No caso desta forma de narrativa épica o que se diferenciava dentre os aedos como Hesíodo de Homero --em seu estilo de poesia gnômica -- era o fato de Homero ter inaugurado uma forma original e mais refinada [que a de Hesíodo] para narrar os fatos por intermédio de feitos heroicos. Tal estilo ficou denominado como "Epopéia". No modelo de Epopéia, a aretê (virtude) do homem grego devia-se ao ímpeto agonístico, aos combates épicos, às grandes expedições marítimas [muito em voga nas Talassocracias deste período] e, outrossim, às fainas mitológicas como as de Aquiles ao derrotar Heitor e como os feitos de Odisseu ao cegar o Ciclope Polífemo, salvando sua tripulação de ser devorada na gruta do filho de Poseidon.

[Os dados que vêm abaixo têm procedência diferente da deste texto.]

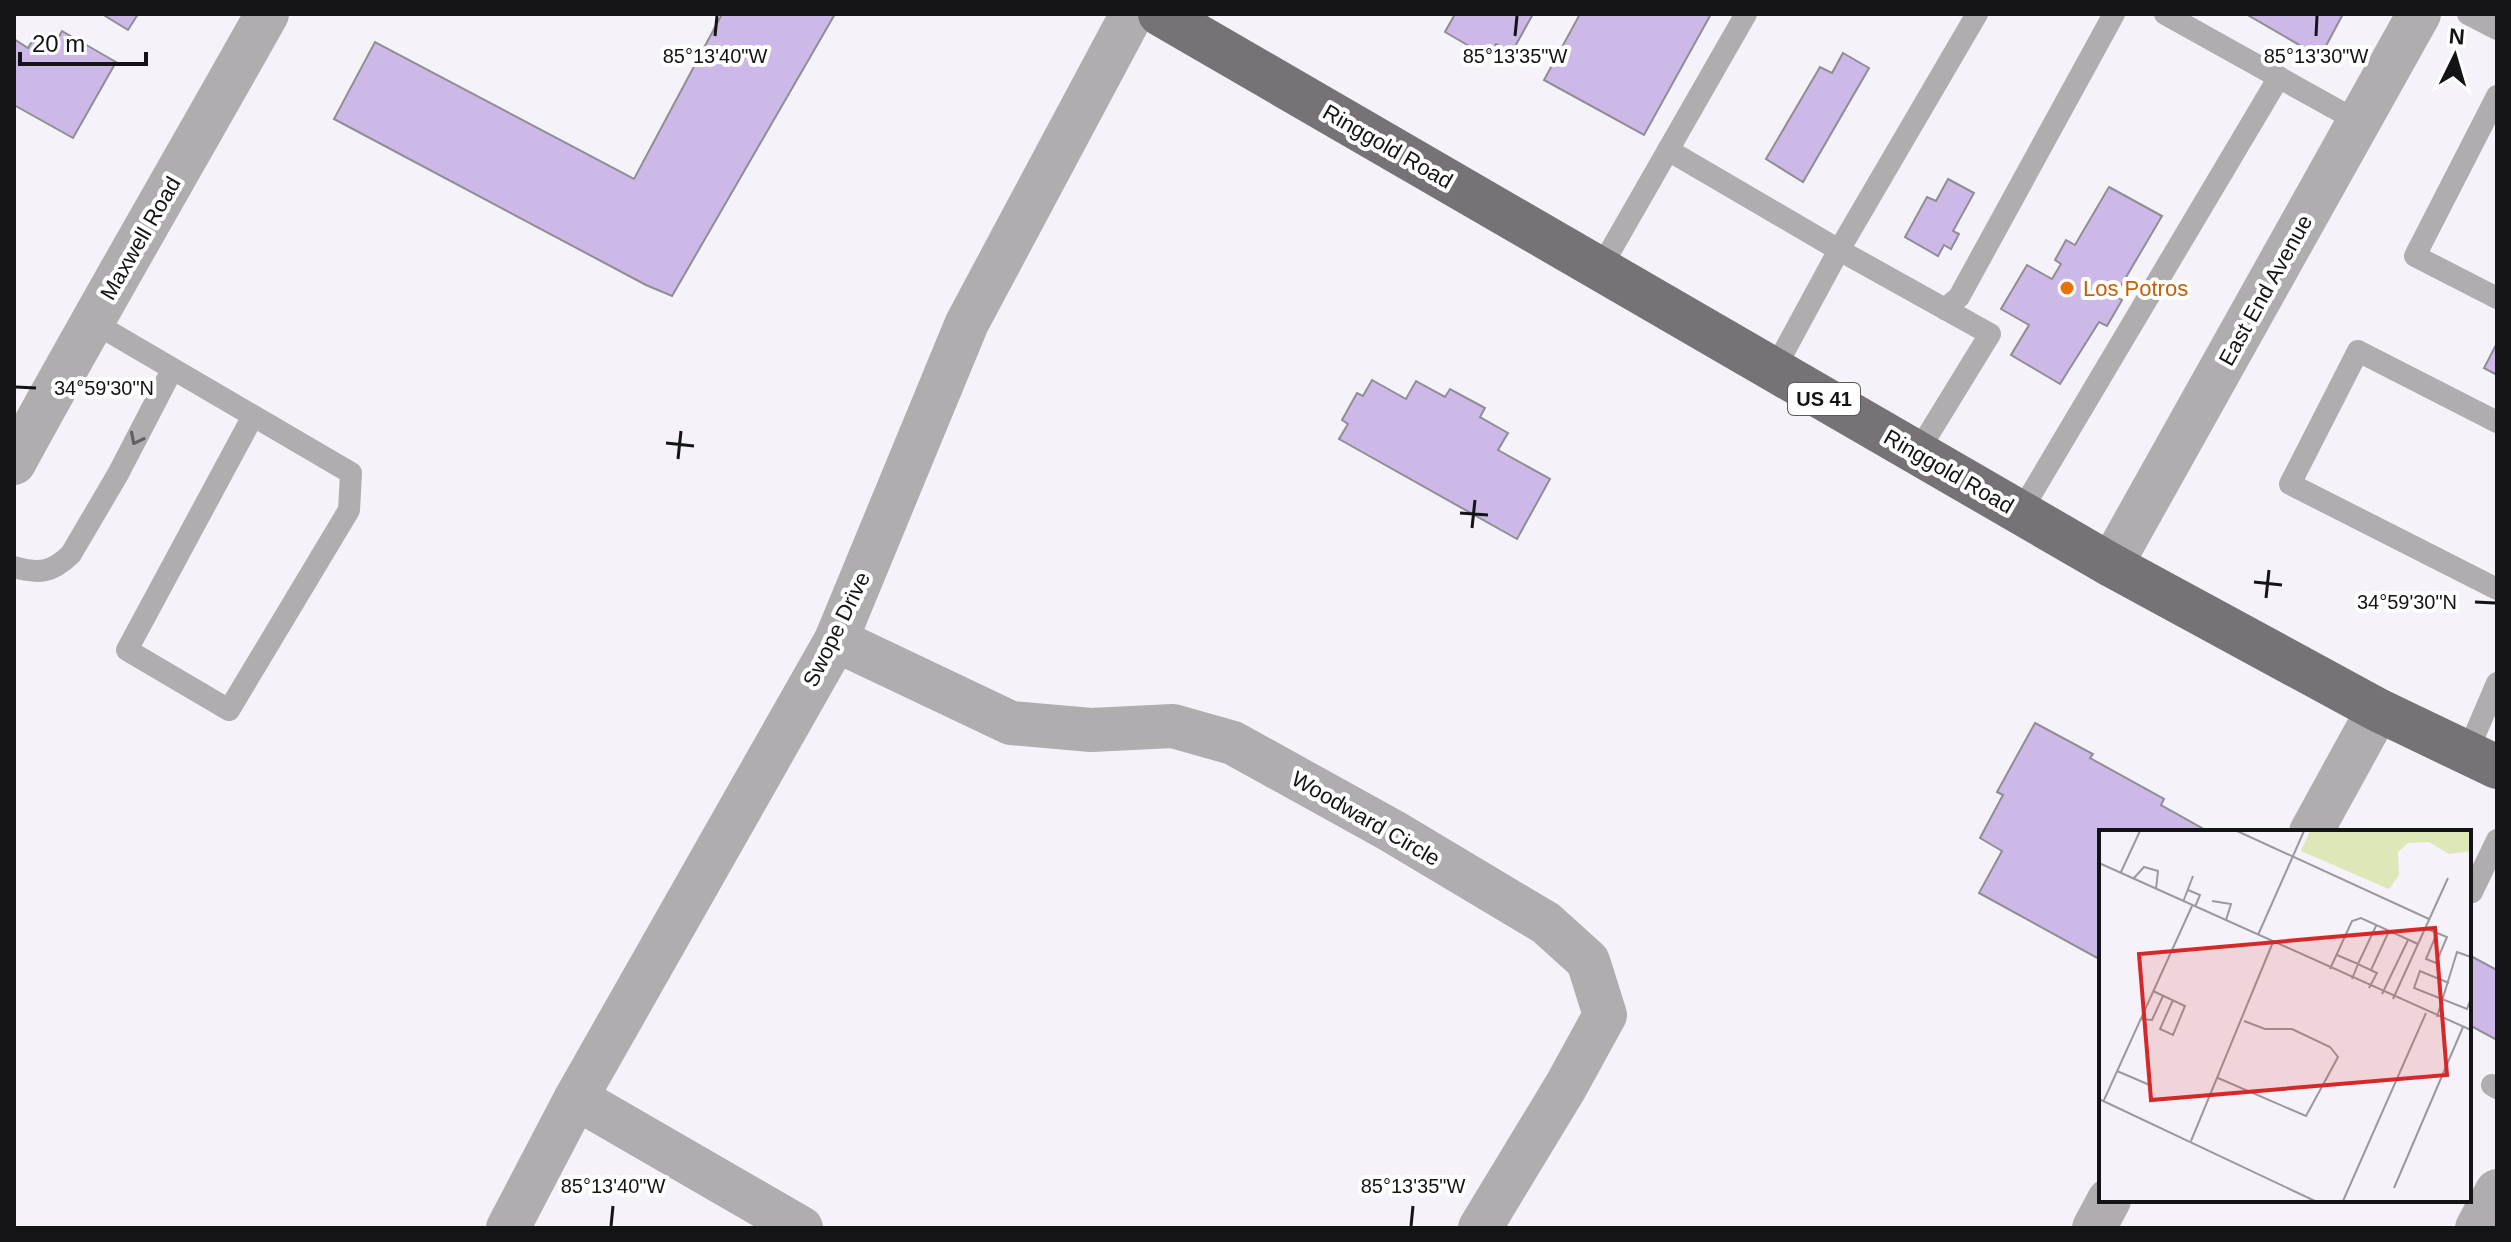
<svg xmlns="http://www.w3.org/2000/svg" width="2511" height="1242" font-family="Arial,sans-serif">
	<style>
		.building { fill: #ccb9e8; stroke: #908d94; stroke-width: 2 }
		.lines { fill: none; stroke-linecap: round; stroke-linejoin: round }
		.lane { stroke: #afadaf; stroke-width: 22 }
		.street { stroke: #afadaf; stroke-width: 44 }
		.primary { stroke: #777276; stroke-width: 44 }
		.oneway { stroke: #626062 }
		.ticks { fill: none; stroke: #141315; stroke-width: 3 }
		.food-dot { fill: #e8710a; stroke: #fff; stroke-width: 3 }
		.labels { text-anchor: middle; stroke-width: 8; stroke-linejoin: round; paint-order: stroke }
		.shield { fill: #fff; stroke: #5a5a5b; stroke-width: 2 }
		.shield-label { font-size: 20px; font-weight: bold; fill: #141315 }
		.street-label { font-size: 22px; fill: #141315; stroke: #fff }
		.food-label { font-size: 22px; fill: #c56008; stroke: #fff; text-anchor: start }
		.inset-road { fill: none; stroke: #9b999e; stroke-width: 2 }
		.view { fill: #d62828; fill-opacity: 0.15; stroke: #d62828; stroke-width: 4 }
		.inset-edge { fill: none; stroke: #141315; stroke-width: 4 }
		.ticks-label { font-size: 20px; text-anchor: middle; fill: #141315; stroke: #fff; stroke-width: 8; stroke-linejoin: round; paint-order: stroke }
	</style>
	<rect width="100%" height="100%" fill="#f5f2f9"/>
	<g class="building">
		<polygon points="102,14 138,14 128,30"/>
		<polygon points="722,14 835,14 672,296 646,285 334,119 375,42 634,179"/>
		<polygon points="1455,14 1533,14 1512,52 1496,44 1488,57 1445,32"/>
		<polygon points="1580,14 1711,14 1644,135 1544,80"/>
		<polygon points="2246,14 2343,14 2320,57"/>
		<polygon points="62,31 116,62 73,138 14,105 14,39 28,48 34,38 52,49"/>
		<polygon points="1843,53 1869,68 1803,182 1766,159 1820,67 1832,73"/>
		<polygon points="1948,179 1974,193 1953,231 1959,234 1951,249 1944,245 1938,256 1905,237 1927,197 1936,201"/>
		<polygon points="2109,187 2162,216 2115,296 2122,300 2107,326 2099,322 2060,384 2011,355 2029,325 2001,309 2027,265 2052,279 2061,264 2055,260 2066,240 2075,245"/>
		<polygon points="2497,343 2497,375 2484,368"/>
		<polygon points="1372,380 1406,399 1416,381 1445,397 1450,389 1485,408 1480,417 1508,433 1498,450 1550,479 1517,539 1339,439 1348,424 1342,420 1357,393 1363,396"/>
		<polygon points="2035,723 2093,754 2090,758 2164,799 2161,805 2209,832 2101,832 2101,960 1979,893 2002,851 1980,838 2003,795 1997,792"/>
		<polygon points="2469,955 2497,970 2497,1040 2469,1025"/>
	</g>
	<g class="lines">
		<g class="lane">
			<polyline points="2165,14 2359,122"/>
			<polyline points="2468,14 2497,29"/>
			<polyline points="2497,96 2415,256 2497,298"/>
			<polyline points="1668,150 1839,250 1977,14"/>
			<polyline points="1600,269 1746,14"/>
			<polyline points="1945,309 1959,297 2114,14"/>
			<polyline points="91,321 351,473 349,510 229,710 127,650 253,416"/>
			<polyline points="1774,370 1839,250 1990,334 1917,453"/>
			<polyline points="2497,422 2358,351 2290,484 2497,589"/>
			<polyline points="2020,513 2279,77"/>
			<path d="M14,567C39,574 52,573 71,554L118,474L172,370"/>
			<polyline points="2467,753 2497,683"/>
			<polyline points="2472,892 2497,840"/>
			<polyline points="2492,1085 2497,1088"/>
		</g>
		<g class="street">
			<path d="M14,463C96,312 183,164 267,14"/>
			<polyline points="2111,565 2419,14"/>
			<polyline points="836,640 1011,723 1091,730 1173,726 1233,743 1392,831 1546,923 1588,961 1605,1015 1566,1086 1480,1228"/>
			<polyline points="2311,832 2378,710"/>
			<polyline points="576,1098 801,1228"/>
			<polyline points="508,1228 576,1098 836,640 967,323 1132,14"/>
			<polyline points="2094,1228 2109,1200"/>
			<polyline points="2477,1228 2497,1191"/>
		</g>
		<polyline class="primary" points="1160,14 2111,565 2378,710 2497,767"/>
	</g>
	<defs><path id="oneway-chevron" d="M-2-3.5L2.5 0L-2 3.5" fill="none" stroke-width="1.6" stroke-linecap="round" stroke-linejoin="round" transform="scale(2)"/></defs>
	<use class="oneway" href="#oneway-chevron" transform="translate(136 439) rotate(117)"/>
	<path class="ticks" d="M715,36L717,16M1515,36L1517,16M2316,36L2317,16M16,387L36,388M666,443L694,446M678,459L681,431M1460,513L1488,515M1472,528L1475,500M2254,582L2282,585M2266,598L2269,570M2475,602L2495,603M611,1226L613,1206M1411,1226L1413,1206"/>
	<circle class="food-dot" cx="2067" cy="288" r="8"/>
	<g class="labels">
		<rect class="shield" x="1788" y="383" width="72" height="32" rx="6"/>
		<g class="shield-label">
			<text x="1824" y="406">US 41</text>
		</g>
		<g class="street-label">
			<text transform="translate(1388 146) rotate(30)" y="8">Ringgold Road</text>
			<text transform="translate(140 238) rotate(-60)" y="8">Maxwell Road</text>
			<text transform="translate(2265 290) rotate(-61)" y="8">East End Avenue</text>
			<text transform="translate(1949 471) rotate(30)" y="8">Ringgold Road</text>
			<text transform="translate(836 629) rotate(-64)" y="8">Swope Drive</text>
			<text transform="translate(1366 818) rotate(30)" y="8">Woodward Circle</text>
		</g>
		<g class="food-label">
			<text x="2083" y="296">Los Potros</text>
		</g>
	</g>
	<g transform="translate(2099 830)">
		<rect width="372" height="372" fill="#f5f2f9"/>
		<path d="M211,1H372V21L350,24L330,12L309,13L299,22L300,45L290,59L202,21Z" fill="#dde7b7"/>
		<path class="inset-road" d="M138,1L330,89M0,33L372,200M22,42L41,1M35,48L45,37L59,41L57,59M89,60L101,65L96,77M113,71L132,74L127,90M84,72L94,46M326,98L338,103L327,129L337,133L348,107L338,103M159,105L205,1M238,125L259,134L277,96M231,139L253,91L262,88L319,114M272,140L290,101M253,149L259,134L278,143L270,158M350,153L321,141L315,158L368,179L372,168M54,161L86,176L74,205L61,199L74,170M283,164L309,110M294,169L349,48M338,187L358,122L372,127M42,189L53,190L64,166M18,241L53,256M119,248L207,286L239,227L231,217L193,199H166L145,191M0,269L216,371M5,270L93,76M92,311L174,112M295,358L364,197M244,371L327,183"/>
		<path class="view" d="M336,98L348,245L52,270L40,124Z"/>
		<rect width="372" height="372" class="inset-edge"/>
	</g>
	<g class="ticks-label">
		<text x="715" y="63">85°13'40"W</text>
		<text x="1515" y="63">85°13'35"W</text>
		<text x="2316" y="63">85°13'30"W</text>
		<text x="104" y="395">34°59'30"N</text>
		<text x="2407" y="609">34°59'30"N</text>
		<text x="613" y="1193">85°13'40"W</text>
		<text x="1413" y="1193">85°13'35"W</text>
	</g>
	<rect width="2511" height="1242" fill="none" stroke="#141315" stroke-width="32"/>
	<g transform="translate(2455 56) rotate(5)" stroke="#ffffff" stroke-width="6" paint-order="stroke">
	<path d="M0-6L14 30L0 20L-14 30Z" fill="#141315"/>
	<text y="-12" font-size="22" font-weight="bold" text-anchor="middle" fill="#141315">N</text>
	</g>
	<path d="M20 52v12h126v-12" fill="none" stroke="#141315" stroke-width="4"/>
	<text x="32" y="52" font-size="24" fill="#141315" stroke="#ffffff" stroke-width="6" paint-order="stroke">20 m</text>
</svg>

Homero exorta o cidadão aqueu [pela guerra e pela invasão], isto é, ele exalta o homem que defende a pólis em tempos de guerra e expande seus domínios para além das ilhas do Mediterrâneo e costa da Ásia Menor, trazendo a honra do combate e honrando aos deuses. Já Hesíodo difere-se de Homero em seu estilo de narrativa, pois que em sua forma de escrever, como aquele presente em sua "a Teogonia", discorre-se sobre a conformação dos deuses e do cosmos. Nela há dois momentos primordiais: 1) onde ocorre a "animização do cosmos" com os deuses primevos gerando a Physis e corporificando sua magnanimidade de demiurgo na natureza animada & na coisa que ela é. Estes demiurgos de forma natural se auto-replicam ora por reprodução sexuada, ora por cissiparidade. Exemplos de deuses primevos são Uranós (o Céu), Tártaro (o o submundo), Nix (a Noite), Gaia (a Terra), Óreas (as montanhas), Chaos (o absurdo cósmico), Ponto (o mar), etc.

E 2) onde subjaz uma viragem do universo anímico à "antropomorfização" de um cosmos ainda "deificado", donde os deuses deixam de assumir somente a forma natural e passam a ganhar atributos humanos, personalidades humanas, forma anatômica do homem e Etc. Tal viragem é explicitada tanto no caso dos titãs a exemplo de Crhonos e de sua megalomania após depor seu pai (Uranós) e conquistar o trono, como no caso dos deuses olímpicos como Zeus, em um segundo momento.

Entre a forma Animista e a Antropomórfica, subjaz a forma Antropozoomorfica, sendo Quimera, Ortos, Hidra, Cérberus e Tifão subprodutos desta fase medianeira onde os deuses representam elementos humanos e animalescos em sua representação a qual se dá inerente ao surgimento dos deuses Olímpicos e à geração que derribaria a hegemonia dos Titãs (com a Titanomaquia), acabando Zeus e Seus Irmãos por aprisionar Chronos no Tártaro e por repartir entre si os seus domínios.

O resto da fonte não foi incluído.